The Ministry of Mineral Resources and Petroleum announced the complete liberalization of the commercialization and distribution of hydrocarbon derivatives as part of the restructuring plan currently underway in Angola.
The measure is aided by the creation of the Petroleum Derivatives Regulatory Institute and the sector reorganization model, to be completed by late 2020, which aims to withdraw the concession rights of the National Fuel Society of Angola (SONANGOL) in favor of the still-created National Oil and Gas Agency.
SONANGOL, who has already managed to reduce its debt from 9,000 to around 3,000 million dollars, will be dedicated only – once the Agency is created – to the research, exploitation, production, refining and distribution of fuels.
The transfer of SONANGOL’s auditing functions to the Agency will take place in three phases, the first already underway with the support of an installation commission to establish the legal, technical and material conditions for the start of the Agency.
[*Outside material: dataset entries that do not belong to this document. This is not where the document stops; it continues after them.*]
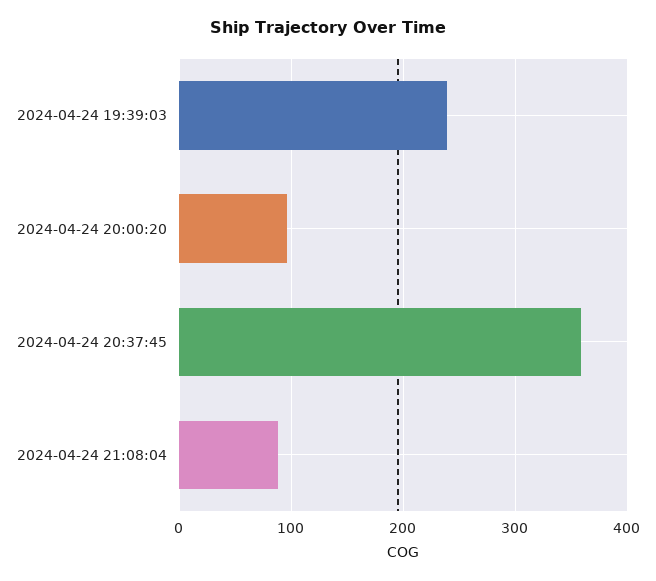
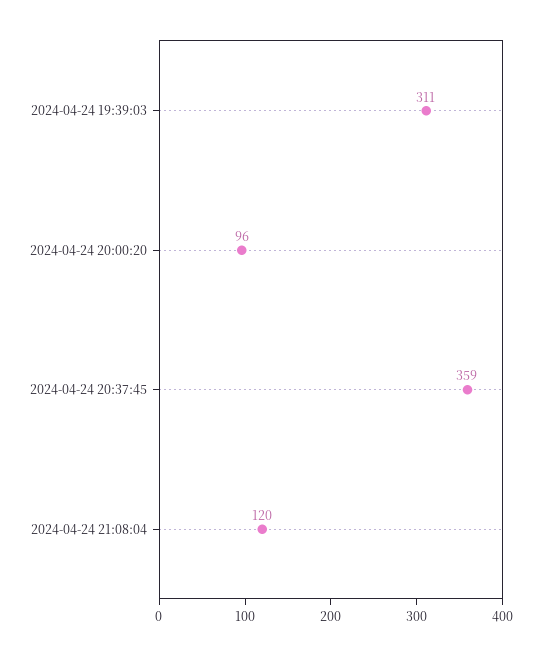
2024-04-24 19:39:03: 240 -> 311
2024-04-24 21:08:04: 90 -> 120

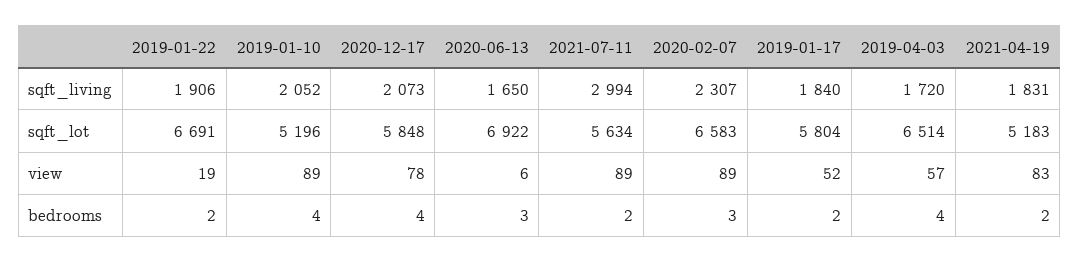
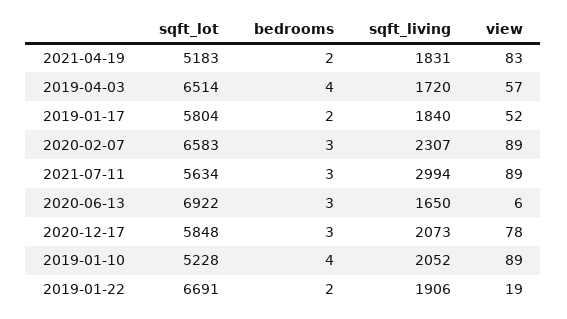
2019-01-10, sqft_lot: 5196 -> 5228
2020-12-17, bedrooms: 4 -> 3
2021-07-11, bedrooms: 2 -> 3

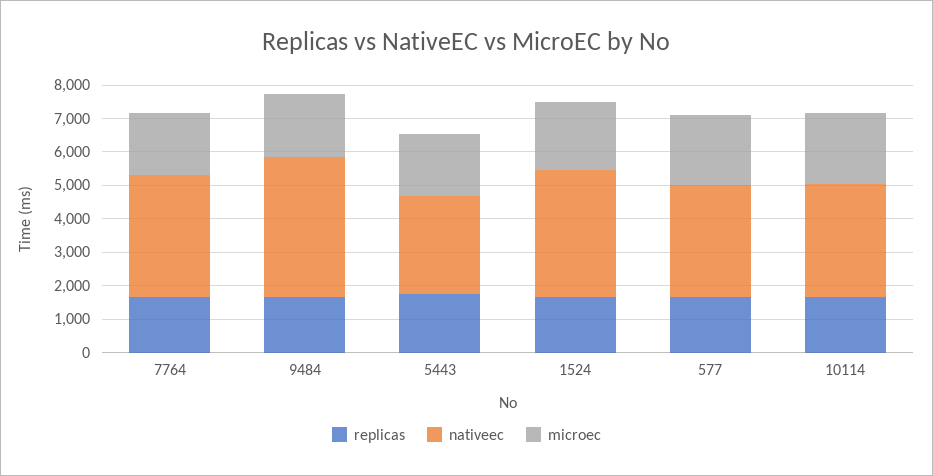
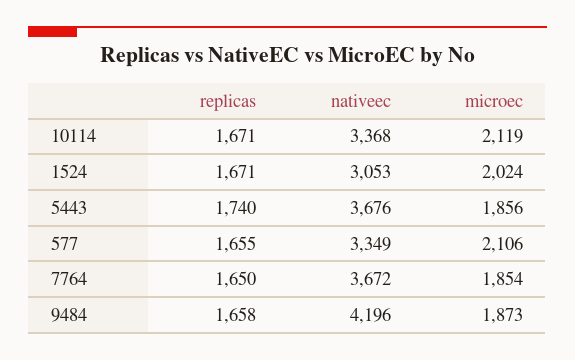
nativeec, 5443: 3000 -> 3676
nativeec, 1524: 3750 -> 3053

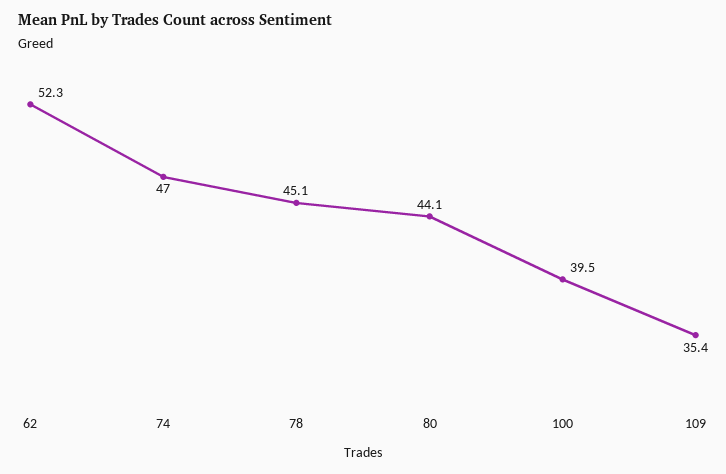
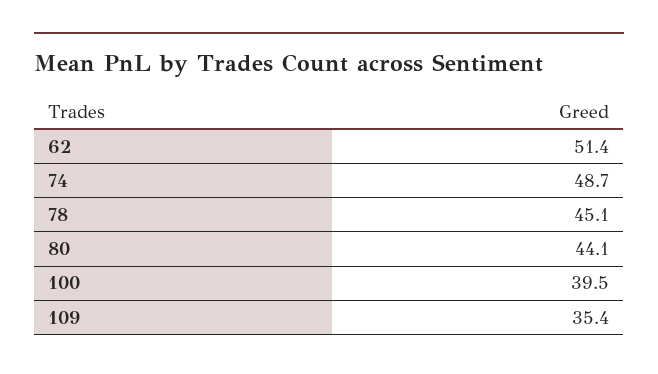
62: 52.3 -> 51.4
74: 47 -> 48.7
A few days ago, SONANGOL’s president, Carlos Saturnino, assured that the definitive transfer will be done when the National Oil and Gas Agency -created this year by decree- is fully operational.
The Gross Income of Sonangol increased until last September to 28,906 million dollars, more than double the total of 2016 when the economic and financial crisis in Angola since late 2014 was at its peak.
During this year crude barrel prices reached 80 dollars (currently below 70), allowing to surpass the 2016 income of 14,949 billion dollars, exceeded last year with U.S. 17,488 billion.
However, in the period the pumping of crude decreased from 1.722 in 2016, to 1.632 in 2017 and an average of 1.4 during the current cycle.
The bankruptcy was due to declining production in various fields and operational problems arising from lack of investment.
During the parliamentary preparation days for the discussion of the general state budget in 2019, which sets for income and expenditure purposes a value of 68 dollars for the exported oil barrel, General Tax Administration technician Patricio Quingongo said that only 37 percent of the income from oil sales goes to the state.
The country’s production of 1.4 million barrels raises some 96 million dollars a day, out of which it gets only 37 percent.